With cr2004.com I got to experiment with taking the print layout principle of baseline grid and applying it to the web.
What is Baseline Grid?
First off, here's an example grid using the CR design. The basic concept is that the baselines of your text line up across all of the columns. The baseline is the bottom of the letters, not including the tails that hang down from letters like "g" and "j". The grid is based on the line height of your text. So if your line height is say, 18 pixels, every line of text will land on a grid of horizontal lines 18 pixels apart. But if your text is not all the same size, say a header is set in a 27 pixel font, you have to increase the white space above the text until you fall down on the next grid line. This white space is the goal of baseline grid, not to create a rigidly geometric design, but to provide for a harmonious evenness of vertical motion.
How I did it
I began designing the site in Photoshop. I chose my font, Georgia, my font size, 13 pixels, and my line height, 18 pixels. Then I set up my grid of horizontal guidelines every 18 pixels, see the example to follow along. With two headers of different sizes for the two columns I had to push the smaller one down until it aligned with the baseline of the larger header which was sitting on the grid. I used margins, padding and design elements to push the header of the right hand column down. The rule for achieving baseline grid becomes this: whenever the text is made larger than the size that is intended to fit on the grid you have to increase the margin above the text until it falls down onto the next gridline. It is often necessary to also add an extra gridline worth of space below the larger text as well.
Having designed the page exactly as I wanted it in Photoshop, I then slapped it together with divs, header tags, lists and paragraphs, using CSS to put them where I wanted them. This was done cross-browser and with much pain caused by IE float and border bugs. Then I put background colors on the various elements and removed all their margins and padding. I took a screenshot of the page as it was and brought it into Photoshop. Then I measured exactly how many pixels the first header needed to be pushed down, made the change to the CSS, and took another screenshot. Working in Mozilla only I went back and forth tweaking CSS and measuring screenshots until I had everything lined up pixel perfect.

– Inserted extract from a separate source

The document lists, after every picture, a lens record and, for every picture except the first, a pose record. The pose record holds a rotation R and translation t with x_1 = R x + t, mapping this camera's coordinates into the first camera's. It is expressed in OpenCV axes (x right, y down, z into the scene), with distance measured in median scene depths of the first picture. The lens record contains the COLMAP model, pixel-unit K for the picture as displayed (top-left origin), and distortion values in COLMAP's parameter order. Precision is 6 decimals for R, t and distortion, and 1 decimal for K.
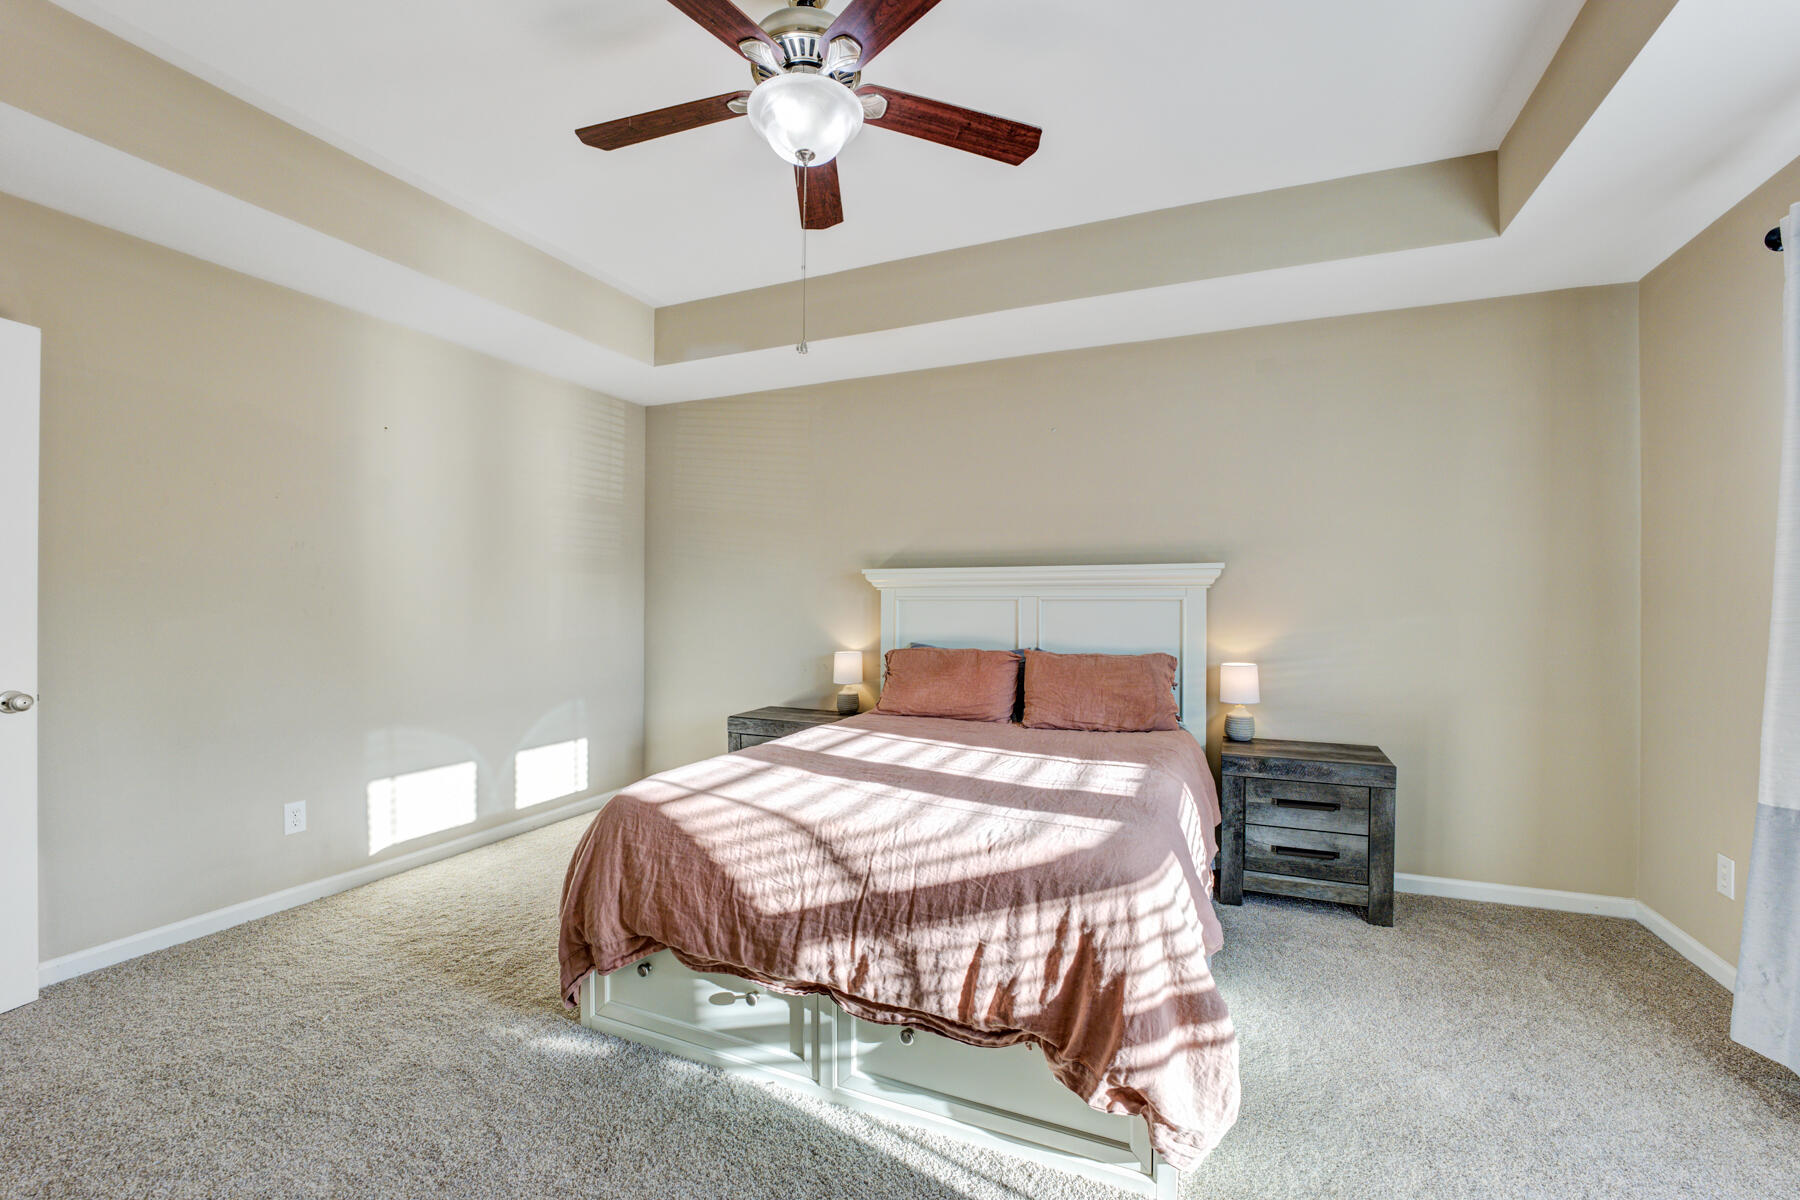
lens RADIAL K [[778.2, 0, 890.4], [0, 778.2, 637.5], [0, 0, 1]] dist [-0.001332, -0.000087]
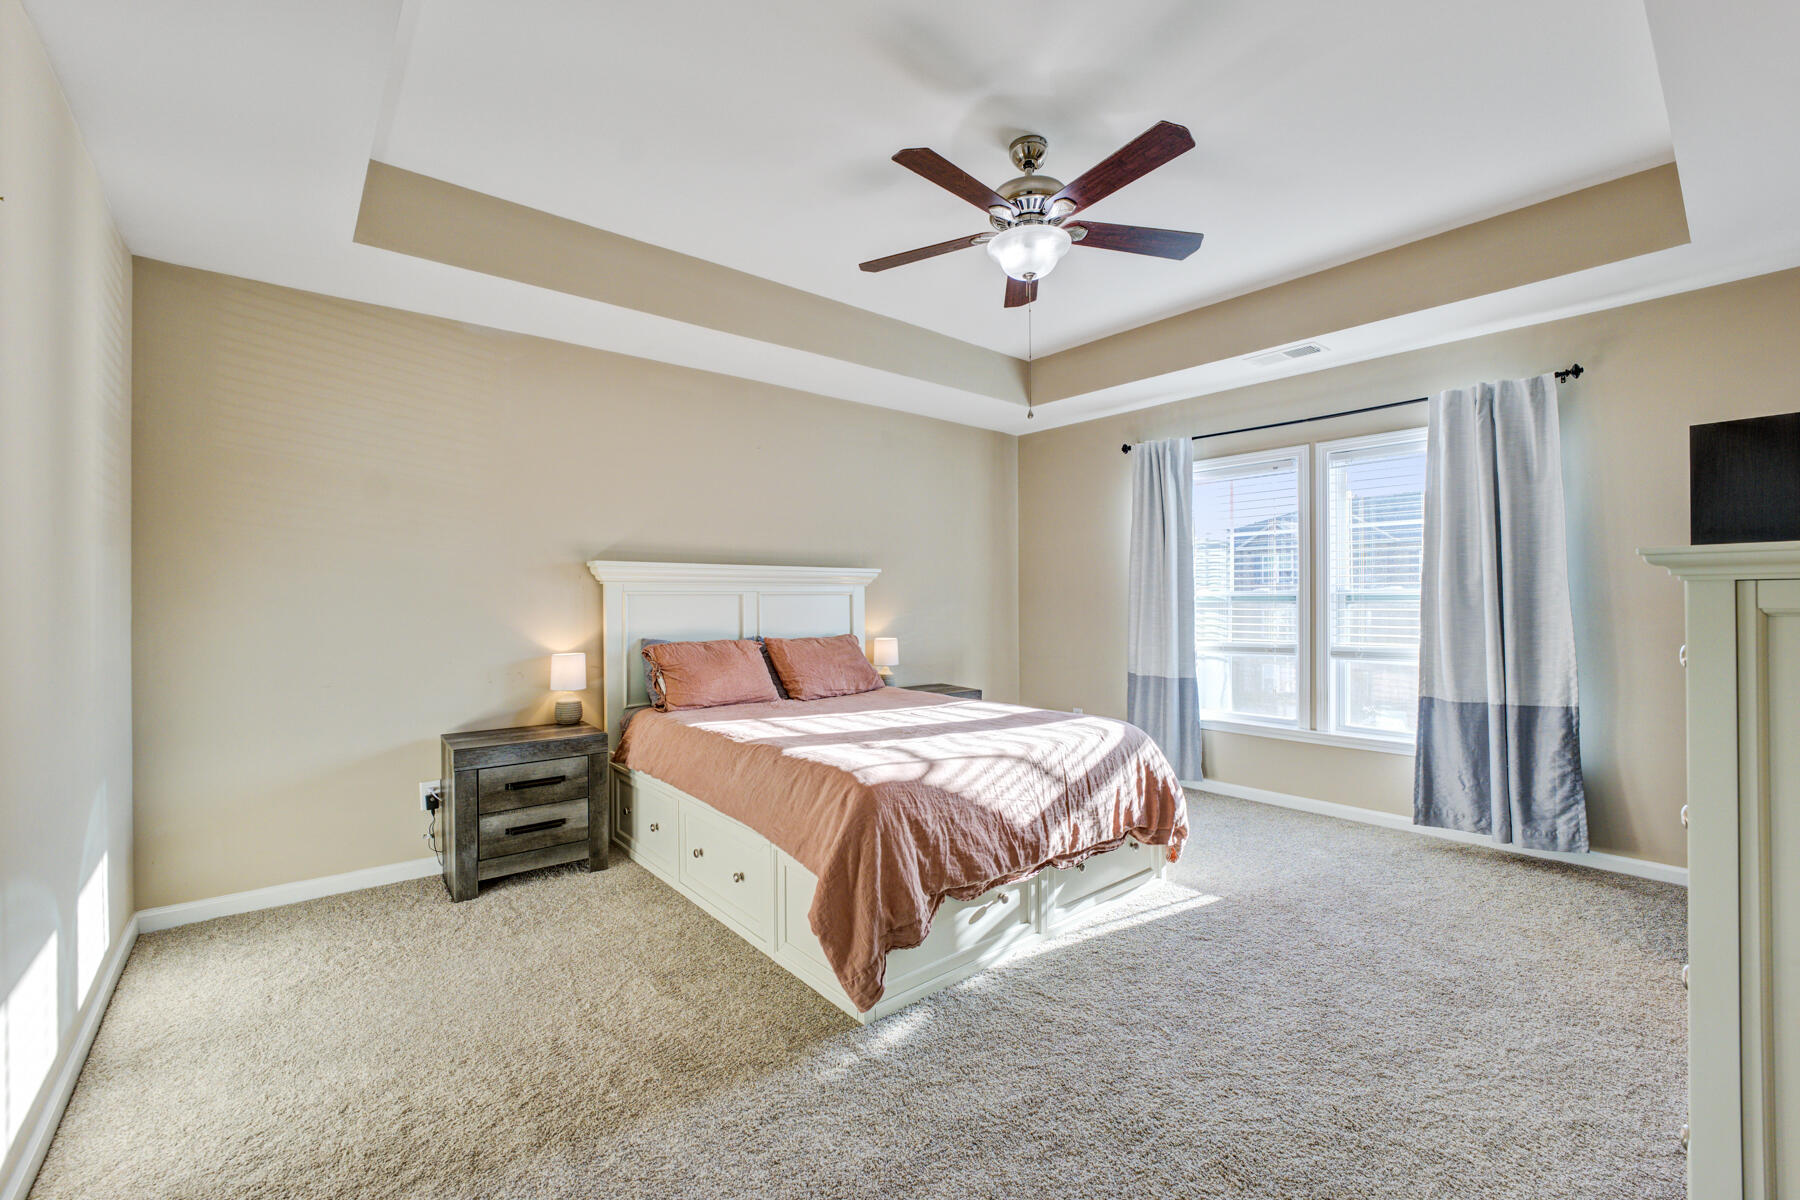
lens RADIAL K [[759.0, 0, 900.0], [0, 759.0, 600.0], [0, 0, 1]] dist [-0.000291, -0.000092]
pose [[0.424444, -0.008860, 0.905411, -1.488916], [0.044167, 0.998964, -0.010930, -0.040488], [-0.904376, 0.044629, 0.424396, 0.616563]]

Then I pulled up the page in Internet Explorer. Everything was a little bit off. At this point I could have stopped and said good enough. The underlying goal of baseline grid, even whitespacing, had been accomplished. Everything was just off by a few pixels here and there. That is exactly what I decided to do for Mac browsers, but for Internet Explorer on the PC, used by everyone in my audience except for Cybil, I wanted it to be perfect. I created a CSS file that adjusted a few margins here and there and called it in using conditional comments. Again I took screenshots and measuring the differences between them and my original in Photoshop to find the adjustments.
Further examination shows that it may be Mozilla who is poorly handling the padding around text wrapped in a span within a header tag, but it's easier to just fix IE with a forward compatible proprietary hack.
So I guess that's it; my flawed and rather rudimentary guess and check system for applying baseline grid. It could be done in a more calculated manner, as Eric Meyer does in On CSS, and it really should be done using em's for font sizes and padding to increase accessibility. But determining that it can be done was my objective, and that has been accomplished.